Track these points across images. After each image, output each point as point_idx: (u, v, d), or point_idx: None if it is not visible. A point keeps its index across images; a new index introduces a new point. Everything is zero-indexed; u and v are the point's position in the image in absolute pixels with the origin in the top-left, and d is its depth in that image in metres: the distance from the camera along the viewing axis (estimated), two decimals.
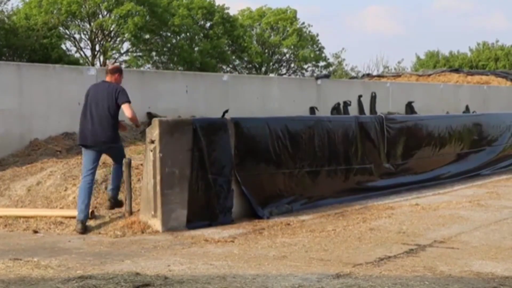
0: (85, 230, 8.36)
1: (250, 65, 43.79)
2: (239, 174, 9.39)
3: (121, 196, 9.12)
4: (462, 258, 6.89)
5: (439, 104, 23.39)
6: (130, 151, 11.63)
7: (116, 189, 9.04)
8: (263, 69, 43.61)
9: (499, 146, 15.04)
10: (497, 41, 50.89)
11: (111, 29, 34.68)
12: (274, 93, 18.45)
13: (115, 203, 9.06)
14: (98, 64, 34.69)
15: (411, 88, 24.33)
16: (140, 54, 37.16)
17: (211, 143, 8.98)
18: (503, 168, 15.12)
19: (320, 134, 10.82)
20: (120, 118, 8.87)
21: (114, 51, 36.23)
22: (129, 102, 8.62)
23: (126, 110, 8.59)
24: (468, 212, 9.86)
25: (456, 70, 33.26)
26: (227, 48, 41.17)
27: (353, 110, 20.30)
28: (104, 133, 8.64)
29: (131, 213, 8.84)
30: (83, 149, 8.84)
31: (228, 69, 42.81)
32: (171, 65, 37.18)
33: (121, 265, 6.53)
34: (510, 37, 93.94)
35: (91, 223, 8.66)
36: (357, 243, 7.72)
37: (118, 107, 8.67)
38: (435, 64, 49.40)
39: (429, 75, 31.69)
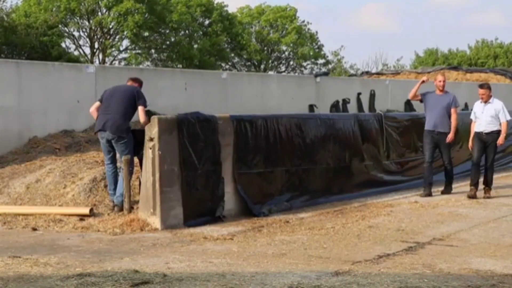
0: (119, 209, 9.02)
1: (249, 63, 43.73)
2: (237, 172, 9.39)
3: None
4: (461, 256, 6.90)
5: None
6: None
7: (121, 196, 9.12)
8: (262, 66, 43.56)
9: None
10: (496, 39, 50.84)
11: (110, 26, 34.63)
12: (273, 90, 18.44)
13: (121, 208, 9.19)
14: (97, 61, 34.65)
15: (410, 86, 24.25)
16: (139, 51, 37.09)
17: (206, 138, 9.01)
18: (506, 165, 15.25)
19: (319, 132, 10.83)
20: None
21: (113, 49, 36.18)
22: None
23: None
24: (467, 210, 9.88)
25: (455, 68, 33.22)
26: (226, 45, 41.13)
27: (352, 108, 20.30)
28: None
29: (130, 210, 8.84)
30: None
31: (227, 66, 42.77)
32: (170, 62, 37.14)
33: (120, 263, 6.53)
34: (509, 34, 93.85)
35: (90, 220, 8.67)
36: (356, 240, 7.72)
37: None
38: (434, 61, 49.33)
39: (428, 72, 31.65)
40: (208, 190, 8.96)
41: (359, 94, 20.99)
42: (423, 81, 11.73)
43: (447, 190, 11.55)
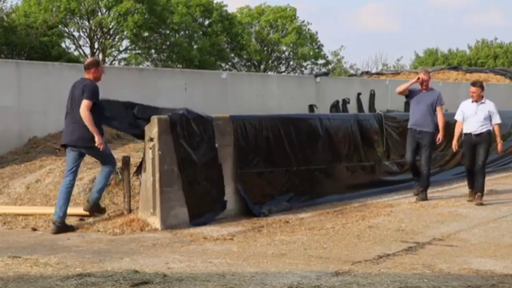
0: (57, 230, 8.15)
1: (249, 63, 43.78)
2: (237, 172, 9.39)
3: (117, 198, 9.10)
4: (461, 256, 6.89)
5: None
6: (129, 149, 11.64)
7: (97, 192, 8.54)
8: (262, 66, 43.60)
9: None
10: (496, 39, 50.87)
11: (110, 26, 34.64)
12: (273, 90, 18.46)
13: (93, 208, 8.59)
14: None
15: None
16: (139, 52, 37.12)
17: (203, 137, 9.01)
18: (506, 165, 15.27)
19: (319, 132, 10.83)
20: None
21: (113, 49, 36.19)
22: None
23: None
24: (467, 210, 9.88)
25: (455, 68, 33.23)
26: (226, 45, 41.16)
27: (352, 108, 20.31)
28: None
29: (130, 211, 8.84)
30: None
31: (227, 66, 42.79)
32: (170, 62, 37.15)
33: (120, 263, 6.53)
34: (509, 34, 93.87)
35: (90, 220, 8.66)
36: (356, 241, 7.72)
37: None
38: (434, 61, 49.35)
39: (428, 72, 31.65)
40: (209, 183, 8.96)
41: (359, 94, 21.00)
42: (418, 79, 11.17)
43: (422, 197, 10.68)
________________________
**EXERCISE INSTRUCTIONS:** Starting at the first entry above and ending at the last, write everything out exactly except the pictures.

**RESULT OF THIS EXERCISE:**
Track these points across images. After each image, output each point as point_idx: (u, v, d), or point_idx: None if it is not visible. A point keeps its index across images; a new index introduces a new point. Everything is zero-indexed; u and v are the point's position in the image in absolute pixels with the origin in the top-left, and d is its depth in that image in metres: the distance from the camera along the viewing axis (estimated), two decimals.
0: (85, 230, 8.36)
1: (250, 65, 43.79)
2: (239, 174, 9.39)
3: (121, 196, 9.12)
4: (462, 258, 6.89)
5: (439, 104, 23.39)
6: (130, 151, 11.63)
7: (116, 189, 9.04)
8: (263, 69, 43.61)
9: (499, 146, 15.04)
10: (497, 41, 50.89)
11: (111, 29, 34.68)
12: (274, 93, 18.45)
13: (115, 203, 9.06)
14: (98, 64, 34.69)
15: (411, 88, 24.33)
16: (140, 54, 37.16)
17: (211, 143, 8.98)
18: (503, 168, 15.12)
19: (320, 134, 10.82)
20: (120, 118, 8.87)
21: (114, 51, 36.23)
22: (129, 102, 8.62)
23: (126, 110, 8.59)
24: (468, 212, 9.86)
25: (456, 70, 33.26)
26: (227, 48, 41.17)
27: (353, 110, 20.30)
28: (104, 133, 8.64)
29: (131, 213, 8.84)
30: (83, 149, 8.84)
31: (228, 69, 42.81)
32: (171, 65, 37.18)
33: (121, 265, 6.53)
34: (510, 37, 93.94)
35: (91, 223, 8.66)
36: (357, 243, 7.72)
37: (118, 107, 8.67)
38: (435, 64, 49.40)
39: (429, 75, 31.69)
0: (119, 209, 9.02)
1: (249, 63, 43.73)
2: (237, 172, 9.39)
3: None
4: (461, 256, 6.90)
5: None
6: None
7: (121, 196, 9.12)
8: (262, 66, 43.56)
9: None
10: (496, 39, 50.84)
11: (110, 26, 34.63)
12: (273, 90, 18.44)
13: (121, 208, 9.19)
14: (97, 61, 34.65)
15: (410, 86, 24.25)
16: (139, 51, 37.09)
17: (206, 138, 9.01)
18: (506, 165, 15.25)
19: (319, 132, 10.83)
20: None
21: (113, 49, 36.18)
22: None
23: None
24: (467, 210, 9.88)
25: (455, 68, 33.22)
26: (226, 45, 41.13)
27: (352, 108, 20.30)
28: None
29: (130, 210, 8.84)
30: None
31: (227, 66, 42.77)
32: (170, 62, 37.14)
33: (120, 263, 6.53)
34: (509, 34, 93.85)
35: (90, 220, 8.67)
36: (356, 240, 7.72)
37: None
38: (434, 61, 49.33)
39: (428, 72, 31.65)
40: (208, 190, 8.96)
41: (359, 94, 20.99)
42: (423, 81, 11.73)
43: (447, 190, 11.55)
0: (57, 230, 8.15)
1: (249, 63, 43.78)
2: (237, 172, 9.39)
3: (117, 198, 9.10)
4: (461, 256, 6.89)
5: None
6: (129, 149, 11.64)
7: (97, 192, 8.54)
8: (262, 66, 43.60)
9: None
10: (496, 39, 50.87)
11: (110, 26, 34.64)
12: (273, 90, 18.46)
13: (93, 208, 8.59)
14: None
15: None
16: (139, 52, 37.12)
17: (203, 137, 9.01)
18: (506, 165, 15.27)
19: (319, 132, 10.83)
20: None
21: (113, 49, 36.19)
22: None
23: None
24: (467, 210, 9.88)
25: (455, 68, 33.23)
26: (226, 45, 41.16)
27: (352, 108, 20.31)
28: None
29: (130, 211, 8.84)
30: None
31: (227, 66, 42.79)
32: (170, 62, 37.15)
33: (120, 263, 6.53)
34: (509, 34, 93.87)
35: (90, 220, 8.66)
36: (356, 241, 7.72)
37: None
38: (434, 61, 49.35)
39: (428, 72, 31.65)
40: (209, 183, 8.96)
41: (359, 94, 21.00)
42: (418, 79, 11.17)
43: (422, 197, 10.68)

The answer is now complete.